Lamb definitely has more flavor. Even aged beef doesn’t have as much flavor as lamb. For Americans, that can be both a good and bad thing.

$8/lb definitely is cheaper. I’ve never ever seen shell steaks below $10/lb here. If lamb shoulder costs the same price as shell beefsteak I’d get the shell 100% of the time.

I listed wet-aged beef. All meat is aged, wet aging means they pack it in plastic after breaking down the primals and the internal enzymes get to work. Lamb and pork is wet aged also. If you eat any type of meat immediately after it’s slaughtered but after rigor mortis goes away, it will be extremely tough. So you age it, either wet or dry. Almost always wet. Wet aging does not affect flavor at all, just texture.

Some beef, usually prime grade, is dry-aged, which is much more expensive as it takes a couple weeks of hanging in a temperature and humidity-controlled room and the product loses some of its weight to water evaporation and edge-waste, as the outsides get nasty and are inedible. Dry-aged beef starts at $25/lb or so. It’s what high-end steakhouses sell. It is much more tender, has a more intense beefy flavor, and a mineral, almost cheesy quality to it. Delicious stuff, but I usually don’t spend the money.

Real mutton is nearly impossible to find in the USA. It simply isn’t sold here. If you live in an area with a large muslim population try to find a halal butcher, may have some luck there.

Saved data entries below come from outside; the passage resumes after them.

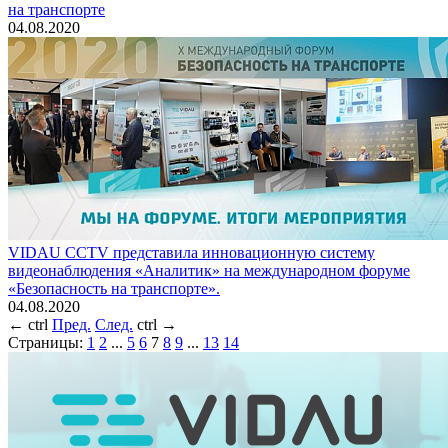
на транспорте
04.08.2020
VIDAU CCTV представила инновационную систему
видеонаблюдения «Аналитик» на международном форуме
«Безопасность на транспорте».
04.08.2020
←
ctrl
Пред.
След.
ctrl
→
Страницы:
1
2
...
5
6
7
8
9
...
13
14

Choice bone-in strip steak is actually $5 a pound right now at Safeway in the SF Bay Area. That’s lower than their regular sales, but it’s on sale for the $6-7 range on a regular basis. Our Costcos pretty much have it pegged at around $7-$8 all the time for boneless. Which leads to my dilemma on lamb: I’ll splurge on some chops every once in a while, but it’s hard to pass up good beef steaks for some lesser cuts of lamb, at the same price.

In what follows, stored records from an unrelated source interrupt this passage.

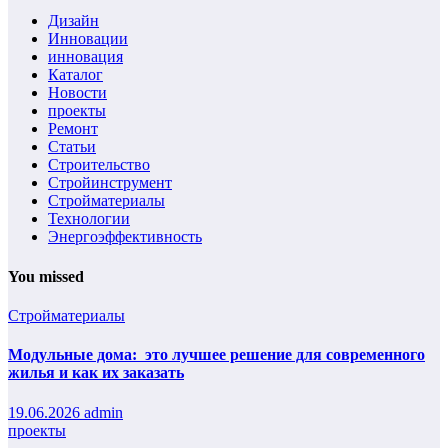
Дизайн
Инновации
инновация
Каталог
Новости
проекты
Ремонт
Статьи
Строительство
Стройинструмент
Стройматериалы
Технологии
Энергоэффективность
You missed
Стройматериалы
Модульные дома: это лучшее решение для современного
жилья и как их заказать
19.06.2026
admin
проекты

As an aside, I found it very strange when I first moved to Manhattan that NY seems like the one place in the country where it isn’t called a NY strip. “What’s this shell steak thing that looks so much like a NY?”

Wow, that’s insane. You can get a half-pound strip steak for less than a big mac.

The short loin muscle is usually called a strip here. The real term is a shell. I guess we don’t call it a NY strip for the same reason the french don’t call them french fries.

No, they call them fried apples. Obviously.

Mutton cools thy humors. Beef heats them. Thou may be choleric and so thou shall eat of the mutton. But if thou beist phlegmatic, a beef may heal thy body.